[[ Input for this task, beginning ]]
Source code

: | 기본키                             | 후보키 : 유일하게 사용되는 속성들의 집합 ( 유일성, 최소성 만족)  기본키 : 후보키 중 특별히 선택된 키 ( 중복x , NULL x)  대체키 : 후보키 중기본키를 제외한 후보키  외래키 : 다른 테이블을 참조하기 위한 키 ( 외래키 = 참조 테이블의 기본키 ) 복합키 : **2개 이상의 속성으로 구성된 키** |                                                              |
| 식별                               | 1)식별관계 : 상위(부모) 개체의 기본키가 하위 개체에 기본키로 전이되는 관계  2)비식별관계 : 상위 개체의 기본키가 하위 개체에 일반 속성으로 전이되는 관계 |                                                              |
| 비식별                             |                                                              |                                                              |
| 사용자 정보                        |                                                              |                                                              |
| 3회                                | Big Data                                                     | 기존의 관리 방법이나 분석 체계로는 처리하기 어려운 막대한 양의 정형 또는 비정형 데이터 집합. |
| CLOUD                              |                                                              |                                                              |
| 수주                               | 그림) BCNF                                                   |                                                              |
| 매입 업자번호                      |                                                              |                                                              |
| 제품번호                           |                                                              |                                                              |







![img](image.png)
[[ Input for this task, end ]]
[[ Input for this task, beginning ]]
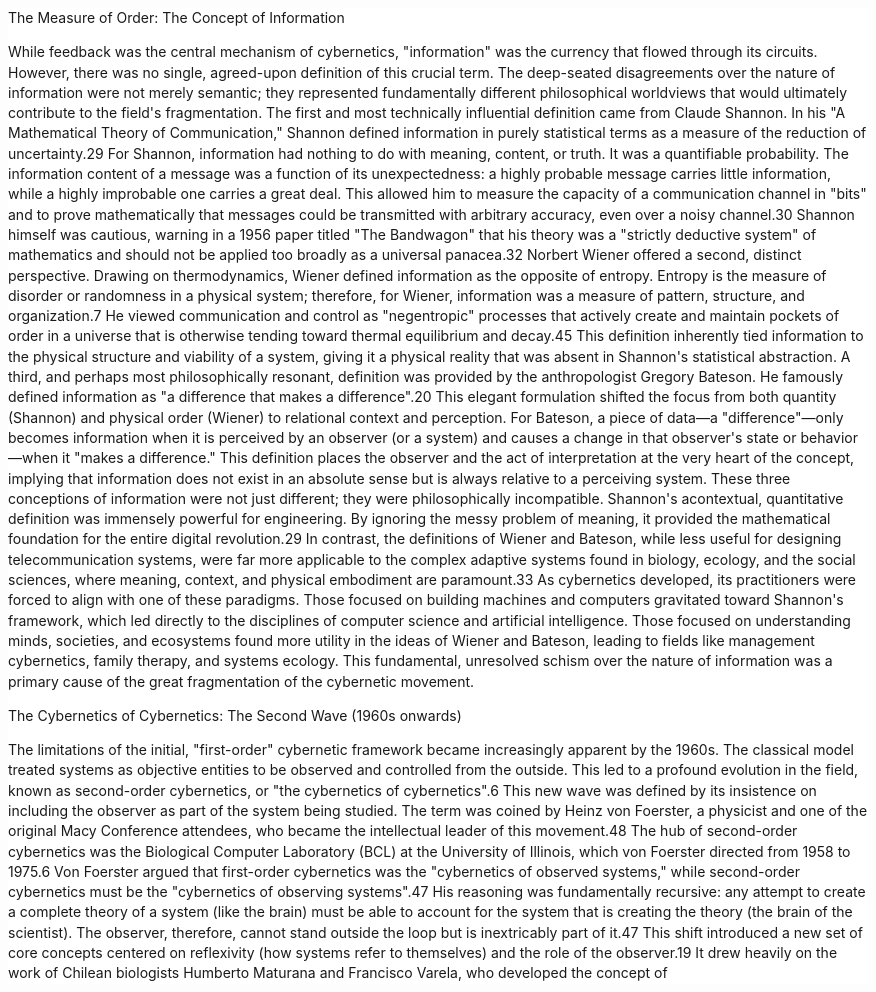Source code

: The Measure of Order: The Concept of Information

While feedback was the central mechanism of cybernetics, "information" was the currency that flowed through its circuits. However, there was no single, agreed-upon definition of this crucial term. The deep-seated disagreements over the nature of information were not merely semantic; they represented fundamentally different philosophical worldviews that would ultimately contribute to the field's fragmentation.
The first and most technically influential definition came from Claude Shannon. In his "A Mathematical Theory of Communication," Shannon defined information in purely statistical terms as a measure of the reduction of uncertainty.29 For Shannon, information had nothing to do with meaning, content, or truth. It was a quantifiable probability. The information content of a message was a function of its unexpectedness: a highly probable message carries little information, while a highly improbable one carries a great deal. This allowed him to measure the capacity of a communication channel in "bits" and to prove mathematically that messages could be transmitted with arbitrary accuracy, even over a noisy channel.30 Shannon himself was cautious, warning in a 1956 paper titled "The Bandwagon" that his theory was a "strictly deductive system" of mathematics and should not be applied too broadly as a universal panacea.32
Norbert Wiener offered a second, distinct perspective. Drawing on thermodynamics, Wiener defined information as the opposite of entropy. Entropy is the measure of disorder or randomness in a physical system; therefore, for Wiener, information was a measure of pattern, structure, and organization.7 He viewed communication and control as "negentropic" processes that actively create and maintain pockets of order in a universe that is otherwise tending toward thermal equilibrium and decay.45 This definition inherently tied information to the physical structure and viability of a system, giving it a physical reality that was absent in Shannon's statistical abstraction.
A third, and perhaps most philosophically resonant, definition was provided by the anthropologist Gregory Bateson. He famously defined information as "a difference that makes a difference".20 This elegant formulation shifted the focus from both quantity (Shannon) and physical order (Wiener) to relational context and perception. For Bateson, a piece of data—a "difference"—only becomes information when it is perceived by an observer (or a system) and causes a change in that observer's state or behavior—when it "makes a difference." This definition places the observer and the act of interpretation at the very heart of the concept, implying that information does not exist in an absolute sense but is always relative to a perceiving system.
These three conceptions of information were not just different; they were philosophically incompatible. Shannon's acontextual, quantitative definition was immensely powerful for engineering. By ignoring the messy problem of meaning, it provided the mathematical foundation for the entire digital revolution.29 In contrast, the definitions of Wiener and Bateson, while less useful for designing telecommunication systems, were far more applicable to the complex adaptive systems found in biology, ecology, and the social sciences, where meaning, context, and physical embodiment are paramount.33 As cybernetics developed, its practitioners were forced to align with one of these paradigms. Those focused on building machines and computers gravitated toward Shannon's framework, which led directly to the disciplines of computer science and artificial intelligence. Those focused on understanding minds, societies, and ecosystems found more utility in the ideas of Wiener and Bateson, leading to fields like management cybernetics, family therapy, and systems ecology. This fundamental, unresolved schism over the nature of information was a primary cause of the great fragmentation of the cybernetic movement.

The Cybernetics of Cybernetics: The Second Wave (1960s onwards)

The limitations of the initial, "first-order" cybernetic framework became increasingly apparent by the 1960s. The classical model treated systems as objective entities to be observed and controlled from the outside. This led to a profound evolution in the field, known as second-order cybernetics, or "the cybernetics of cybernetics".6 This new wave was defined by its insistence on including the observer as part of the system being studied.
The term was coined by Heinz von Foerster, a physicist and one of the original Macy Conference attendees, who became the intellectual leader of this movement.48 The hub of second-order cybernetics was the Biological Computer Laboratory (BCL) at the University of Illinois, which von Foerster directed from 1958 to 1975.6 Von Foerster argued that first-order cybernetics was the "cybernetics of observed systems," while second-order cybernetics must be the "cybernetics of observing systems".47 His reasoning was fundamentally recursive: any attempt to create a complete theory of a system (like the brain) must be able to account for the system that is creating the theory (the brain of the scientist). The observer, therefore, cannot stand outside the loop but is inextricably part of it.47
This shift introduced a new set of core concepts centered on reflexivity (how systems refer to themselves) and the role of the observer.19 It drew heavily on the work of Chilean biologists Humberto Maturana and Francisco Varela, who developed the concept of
[[ Input for this task, end ]]
:: Problem statement ::
Beginning at the line above that contains "The Cybernetics of Cybernetics: The", return each line exactly through the line that contains "The limitations of", and no others.

:: Answer to the problem ::
The Cybernetics of Cybernetics: The Second Wave (1960s onwards)

The limitations of the initial, "first-order" cybernetic framework became increasingly apparent by the 1960s. The classical model treated systems as objective entities to be observed and controlled from the outside. This led to a profound evolution in the field, known as second-order cybernetics, or "the cybernetics of cybernetics".6 This new wave was defined by its insistence on including the observer as part of the system being studied.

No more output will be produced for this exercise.